L’album “PAIS” è un  progetto che parte dal passato, ma che si rivolge al futuro.
“PAIS “ in greco, la lingua dei primi filosofi, significa “fanciullo”; nel nostro dialetto, invece, “PAIS” indica il paese. Due dimensioni che si intrecciano: quella cronologica (con le tre età della vita) e quella spaziale ( con il paese, i luoghi di vita); il fanciullo simboleggia l’uomo del futuro,  il paese è simbolo di una città in evoluzione, un borgo che nasce, cresce e si espande, diventando una realtà sempre più ampia, sia dal punto di vista urbanistico, che demografico e sociale.
La fanciullezza, che il nostro pianista racconta con la sua musica, è la metafora di una vita che sboccia, non solo quella dell’uomo, ma anche quella dei nostri piccoli paesi, come Tolve, come Oppido…

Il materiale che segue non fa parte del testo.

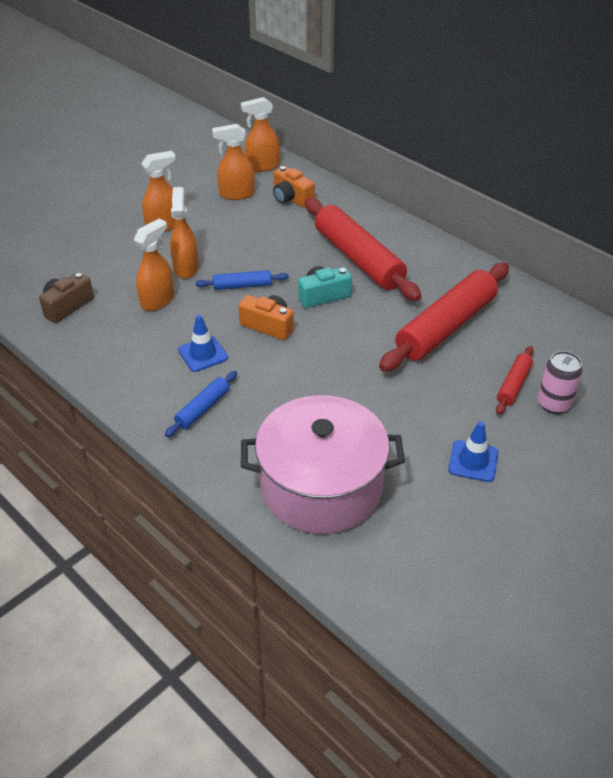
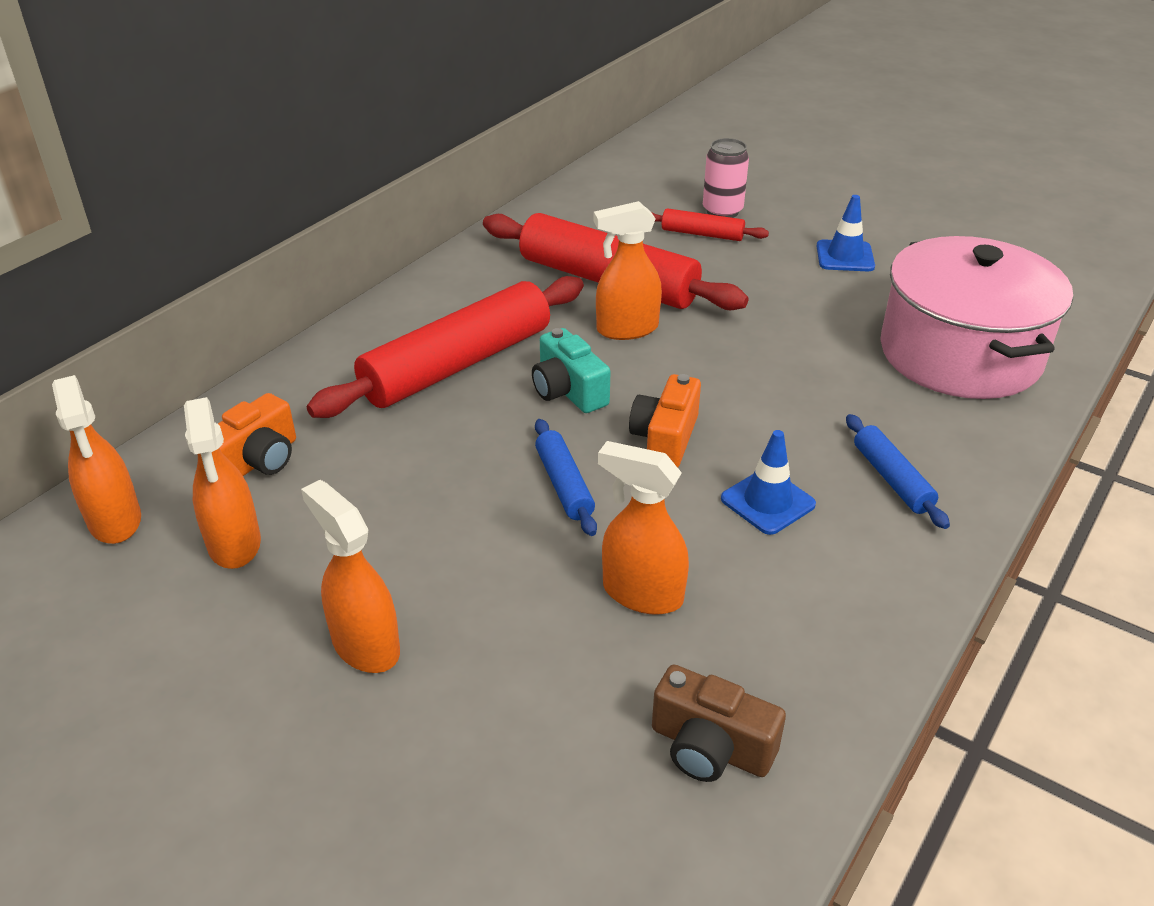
camera: 100 degrees left, 5 degrees down
blue rolling pin [165,371,238,437] -> blue rolling pin turned 45 degrees clockwise [846,414,950,529]
orange spray bottle [170,187,199,279] -> orange spray bottle moved to [594,201,662,340]

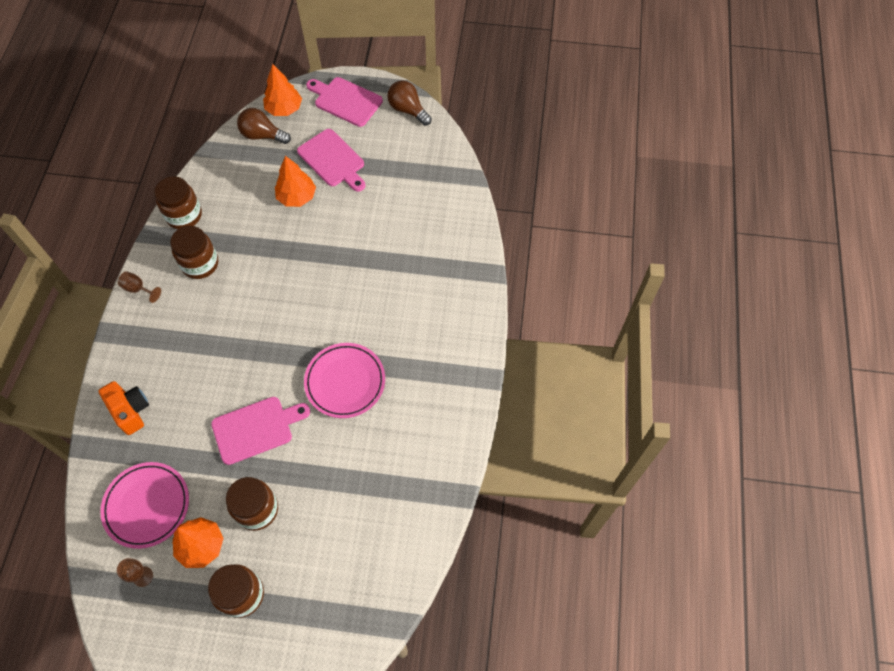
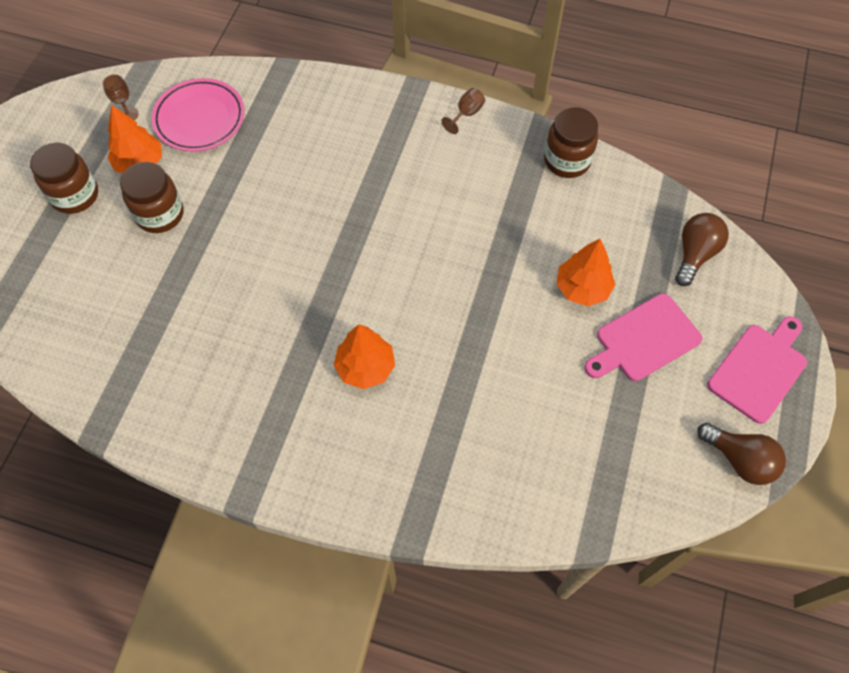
camera: 100 degrees right, 0 degrees up
orange camera [98,381,149,435] -> none
brown jar [170,226,218,279] -> none
pink cutting board [211,397,310,465] -> none
orange tree [263,64,302,116] -> orange tree moved to [334,324,395,389]
pink plate [304,343,385,418] -> none
brown light bulb [387,80,432,126] -> brown light bulb turned 75 degrees clockwise [697,423,786,485]

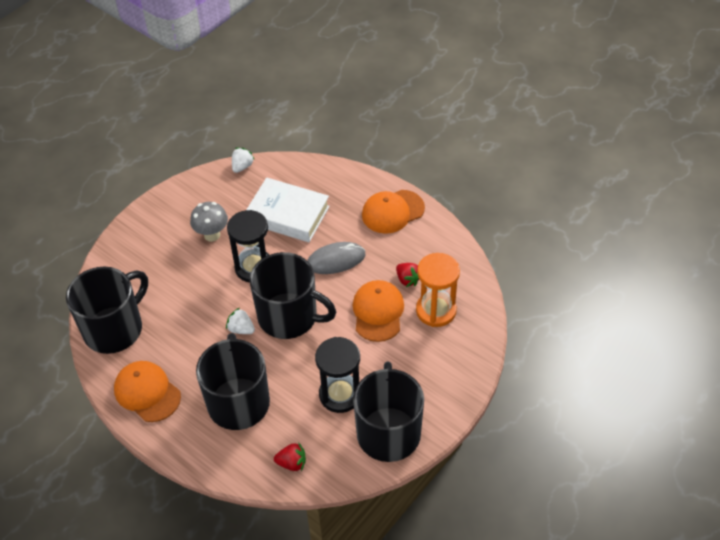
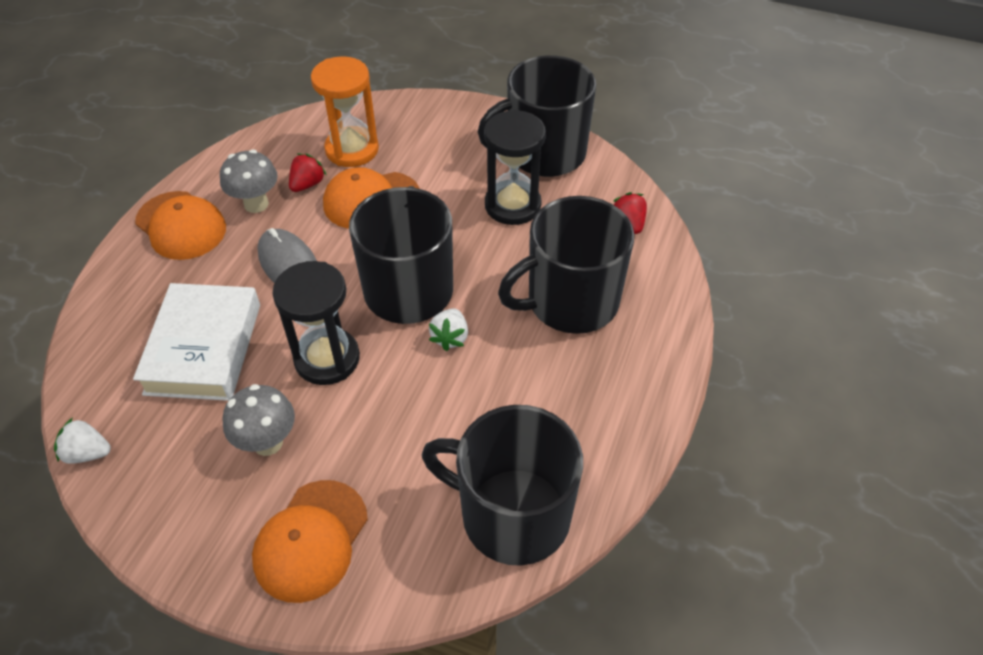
camera: 110 degrees left, 0 degrees up
orange cap [114,361,181,422] -> orange cap moved to [252,480,368,603]
none -> grey mushroom [220,150,278,213]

In conclusione di serata Rocco ci ha declamato “La pioggia nel pineto”, una delle liriche più conosciute e più apprezzate di Gabriele D’Annunzio, un componimento poetico che rende l’idea di una composizione sinfonica.  Il linguaggio poetico traduce in parole i suoni della natura descrivendo con particolare maestrìa i suoni prodotti dalla pioggia, dagli alberi, dagli animali, attraverso  l’utilizzo di parole che rendono l’idea di musicalità e di sonoro: vengono riprodotti i suoni che rimandano  allo scroscio della pioggia, al canto delle cicale, al verso della rana nel momento stesso in cui smette di piovere.
E con le immagini evocative della poesia si conclude una serata ricca di suggestioni e spunti di riflessione, su cui potremo tornare a discutere.

                                                                                  M.R.C.